> **PROBLEM TO WORK ON**:
Line count for "Live": state how many lines of the listing below contain it, without anything else.

> **MATERIAL FOR THIS EXERCISE**:
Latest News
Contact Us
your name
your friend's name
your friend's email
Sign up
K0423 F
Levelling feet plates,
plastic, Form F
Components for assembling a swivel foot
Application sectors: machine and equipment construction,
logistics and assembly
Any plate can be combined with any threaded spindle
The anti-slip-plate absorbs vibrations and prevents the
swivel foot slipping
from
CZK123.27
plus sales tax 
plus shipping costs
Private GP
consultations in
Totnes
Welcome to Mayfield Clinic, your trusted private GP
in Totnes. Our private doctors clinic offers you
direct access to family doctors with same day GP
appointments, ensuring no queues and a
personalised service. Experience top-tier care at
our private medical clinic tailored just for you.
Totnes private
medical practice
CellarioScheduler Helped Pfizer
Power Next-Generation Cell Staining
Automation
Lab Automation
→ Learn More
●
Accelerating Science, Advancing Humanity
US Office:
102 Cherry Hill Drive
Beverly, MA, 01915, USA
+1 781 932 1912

==

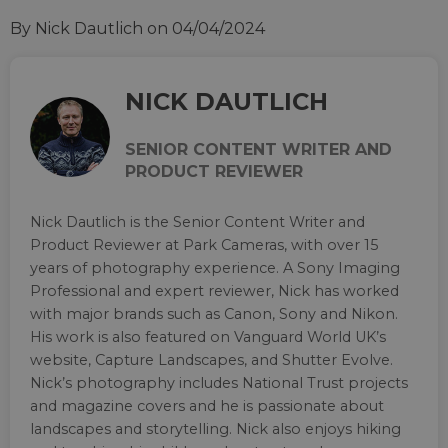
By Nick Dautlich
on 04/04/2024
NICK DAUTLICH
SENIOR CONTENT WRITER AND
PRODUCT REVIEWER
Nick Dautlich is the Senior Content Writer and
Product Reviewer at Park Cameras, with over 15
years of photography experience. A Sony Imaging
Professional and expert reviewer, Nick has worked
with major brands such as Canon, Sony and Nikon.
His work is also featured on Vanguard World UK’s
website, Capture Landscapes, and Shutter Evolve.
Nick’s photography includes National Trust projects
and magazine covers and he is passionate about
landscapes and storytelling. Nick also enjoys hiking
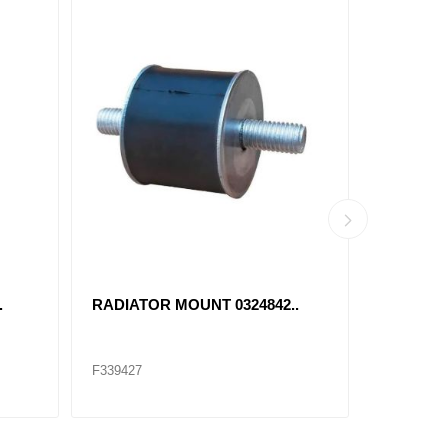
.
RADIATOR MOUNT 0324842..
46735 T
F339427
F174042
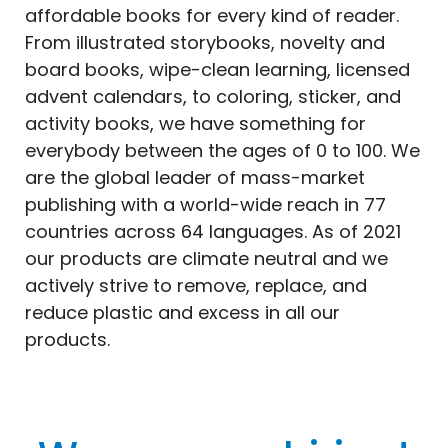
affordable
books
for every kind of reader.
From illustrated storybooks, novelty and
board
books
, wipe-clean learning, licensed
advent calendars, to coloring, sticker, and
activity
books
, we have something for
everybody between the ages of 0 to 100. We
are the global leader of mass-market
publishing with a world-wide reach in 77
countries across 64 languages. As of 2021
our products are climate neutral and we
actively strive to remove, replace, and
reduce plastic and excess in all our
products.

* * *

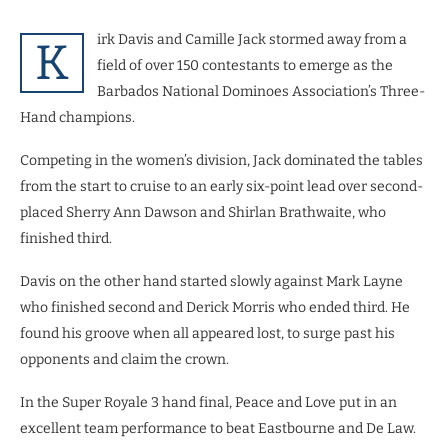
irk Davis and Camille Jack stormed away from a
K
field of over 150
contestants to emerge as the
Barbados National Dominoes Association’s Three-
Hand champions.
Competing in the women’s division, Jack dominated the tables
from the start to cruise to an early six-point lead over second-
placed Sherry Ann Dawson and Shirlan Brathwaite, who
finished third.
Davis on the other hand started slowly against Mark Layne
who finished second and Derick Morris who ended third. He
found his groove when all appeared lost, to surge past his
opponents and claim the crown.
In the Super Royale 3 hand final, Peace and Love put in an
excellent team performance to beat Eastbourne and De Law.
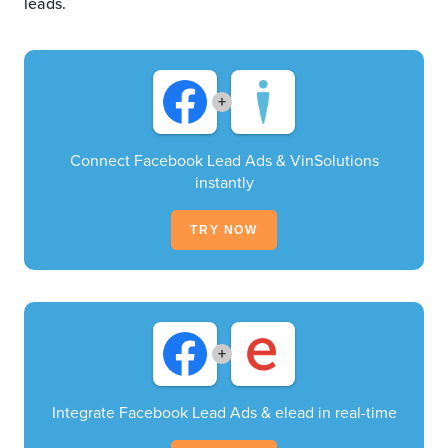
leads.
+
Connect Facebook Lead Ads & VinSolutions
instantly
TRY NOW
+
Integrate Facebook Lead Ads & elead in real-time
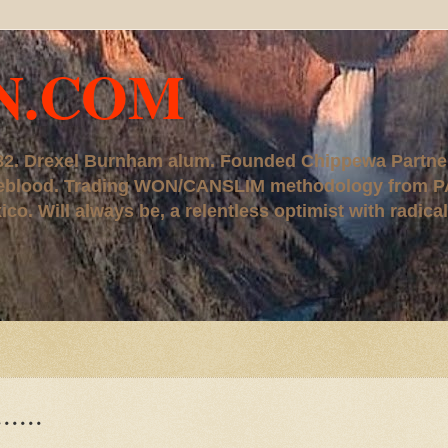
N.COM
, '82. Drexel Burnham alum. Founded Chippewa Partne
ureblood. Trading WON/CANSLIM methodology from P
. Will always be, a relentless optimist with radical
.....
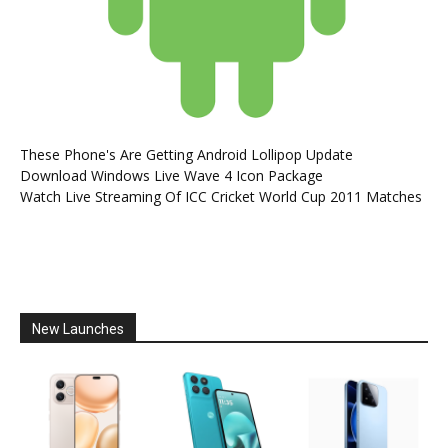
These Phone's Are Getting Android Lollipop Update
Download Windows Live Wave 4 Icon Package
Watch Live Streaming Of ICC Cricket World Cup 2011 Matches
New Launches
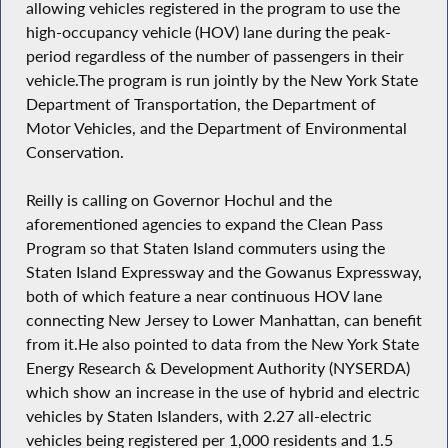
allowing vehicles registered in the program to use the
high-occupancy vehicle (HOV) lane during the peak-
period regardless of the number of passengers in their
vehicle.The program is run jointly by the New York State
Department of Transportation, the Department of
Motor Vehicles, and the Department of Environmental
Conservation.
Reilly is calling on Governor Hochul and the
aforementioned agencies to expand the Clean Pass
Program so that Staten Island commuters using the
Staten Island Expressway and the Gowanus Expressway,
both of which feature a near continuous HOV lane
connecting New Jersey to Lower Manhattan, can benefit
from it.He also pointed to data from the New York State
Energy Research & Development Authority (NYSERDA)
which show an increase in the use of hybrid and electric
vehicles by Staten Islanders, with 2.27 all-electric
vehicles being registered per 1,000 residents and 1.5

> **WORKED SOLUTION**:
2